These days, you would be forgiven for thinking you were watching a political campaign rather than a specific movie release window featuring The Imitation Game. The sniping at film awards frontrunners that occurs every year has become increasingly sharp and focused with every cycle, and the 2014 crop of titles is no different. As usual, historical subject matter heads up most of the field of competition and, while such creative endeavors seem to almost automatically give filmmakers a shot at Oscar gold, it also leads to the kind of bitter mud-slinging we see in election year. Widely praised by audiences though it may be, The Imitation Game does not go unscathed.

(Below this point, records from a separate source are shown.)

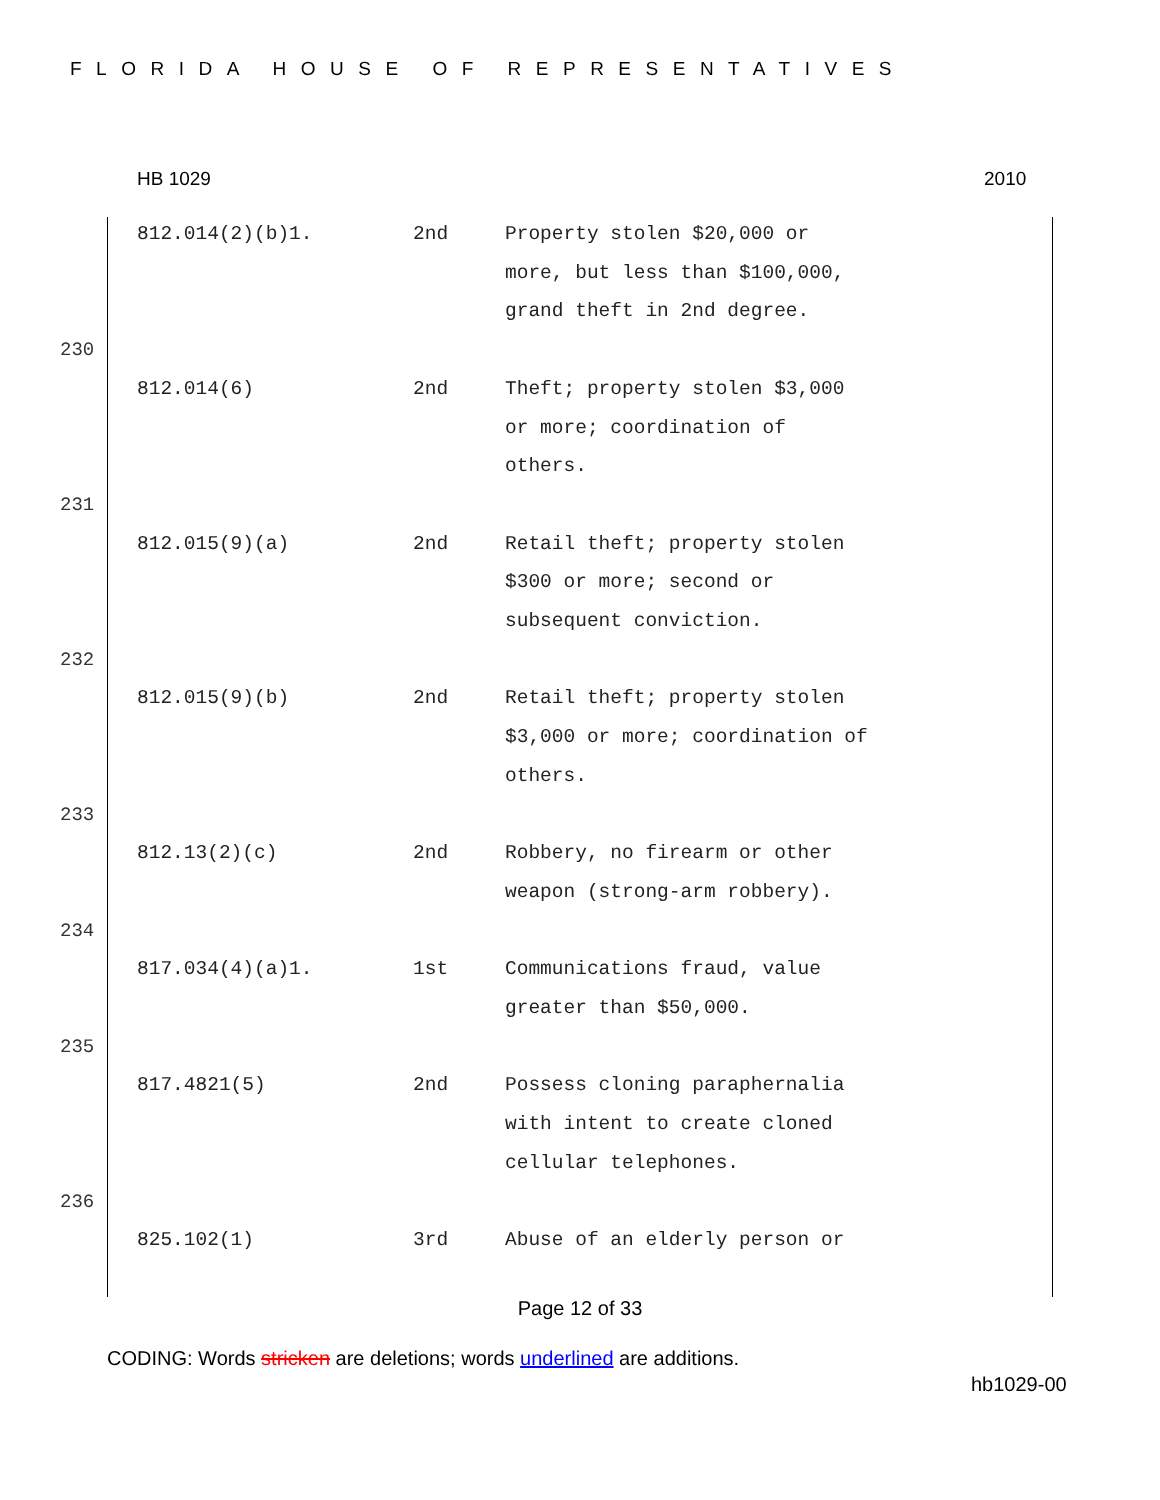FLORIDA HOUSE OF REPRESENTATIVES
HB 1029 2010
| | 812.014(2)(b)1. | 2nd | Property stolen $20,000 or more, but less than $100,000, grand theft in 2nd degree. |
| 230 | | | |
| | 812.014(6) | 2nd | Theft; property stolen $3,000 or more; coordination of others. |
| 231 | | | |
| | 812.015(9)(a) | 2nd | Retail theft; property stolen $300 or more; second or subsequent conviction. |
| 232 | | | |
| | 812.015(9)(b) | 2nd | Retail theft; property stolen $3,000 or more; coordination of others. |
| 233 | | | |
| | 812.13(2)(c) | 2nd | Robbery, no firearm or other weapon (strong-arm robbery). |
| 234 | | | |
| | 817.034(4)(a)1. | 1st | Communications fraud, value greater than $50,000. |
| 235 | | | |
| | 817.4821(5) | 2nd | Possess cloning paraphernalia with intent to create cloned cellular telephones. |
| 236 | | | |
| | 825.102(1) | 3rd | Abuse of an elderly person or |
Page 12 of 33
CODING: Words stricken are deletions; words underlined are additions.
hb1029-00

Based on the book Alan Turing: The Engima by Andrew Hodges, the film is written for the screen by Graham Moore, who previously wrote short films and an episode of the TV version of 10 Things I Hate About You. With Morten Tyldum (Headhunters) in the director’s chair, it tells the real tale of English mathematician Alan Turing, who led the effort to crack the Enigma code during World War II. Turing was instrumental in the achievements of the intelligence services based at Bletchley Park during the global conflict and is widely acknowledged to have helped bring a swifter end to the fighting, consequently saving lives. His work was largely overlooked by the public, however, due to both strict policies of secrecy surrounding the code-breaking efforts and his conviction and punishment in the United Kingdom on charges of homosexuality in 1952 — two years before his death. Benedict Cumberbatch leads the cast as Turing, with Keira Knightley, Matthew Goode, Rory Kinnear, Charles Dance, and Mark Strong all providing support.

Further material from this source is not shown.